Low-paid snub offer of free current accounts, with just 155 signing up
A PLAN to provide free bank accounts for those on low incomes has been labelled a flop after only a tiny number were opened.
AIB, Bank of Ireland and Permanent TSB were told to provide basic accounts for the "unbanked" as part of their bailout by taxpayers.
But only 155 accounts have been opened in the past eight months during a pilot project in Tallaght, Tullamore and New Ross, the Irish Independent has learned.
Consumers Association chairman Michael Kilcoyne said the pilot scheme, which finishes this month, was a flop.
"People don't want anything to do with banks given what has gone on," he said.
Launched last July, the idea was to encourage the one in five people who do not have a bank account to open one.
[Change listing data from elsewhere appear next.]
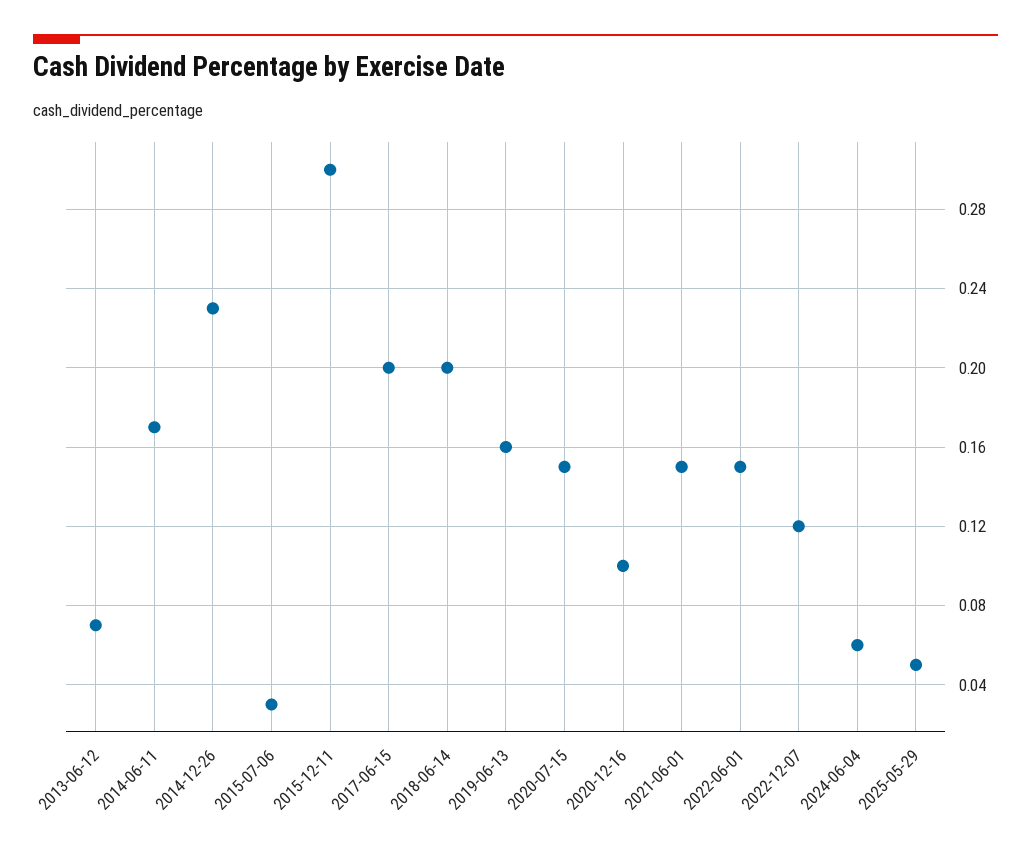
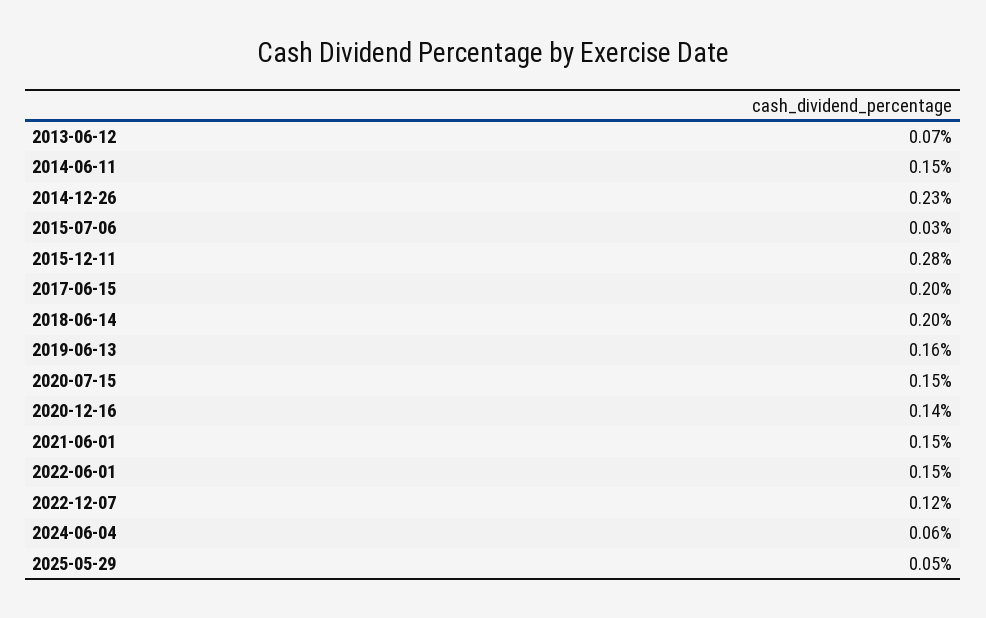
  {
    "2013-06-12": 0.07,
-   "2014-06-11": 0.17,
+   "2014-06-11": 0.15,
    "2014-12-26": 0.23,
    "2015-07-06": 0.03,
-   "2015-12-11": 0.3,
+   "2015-12-11": 0.28,
    "2017-06-15": 0.2,
    "2018-06-14": 0.2,
    "2019-06-13": 0.16,
    "2020-07-15": 0.15,
-   "2020-12-16": 0.1,
+   "2020-12-16": 0.14,
    "2021-06-01": 0.15,
    "2022-06-01": 0.15,
    "2022-12-07": 0.12,
    "2024-06-04": 0.06,
    "2025-05-29": 0.05
  }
Around 17pc of adults have no account, one of the highest levels in the EU.
The three banks were ordered to put in place no-fees current accounts for those with low incomes as part of the bank bailout in 2008.
Irish Banking Federation spokesman Felix O'Regan said the fault for the poor take-up of the scheme did not lie with the banks.
"The banks have done all that was asked of them in the pilot project, but just 155 accounts were opened," he said.
Currently half of all social welfare payments are collected from post offices.
A spokeswoman for the Department of Social Protection said it was moving to make all payments electronic.
"In relation to paying social welfare entitlements in cash, the current contract with An Post expires at the end of 2013," she said.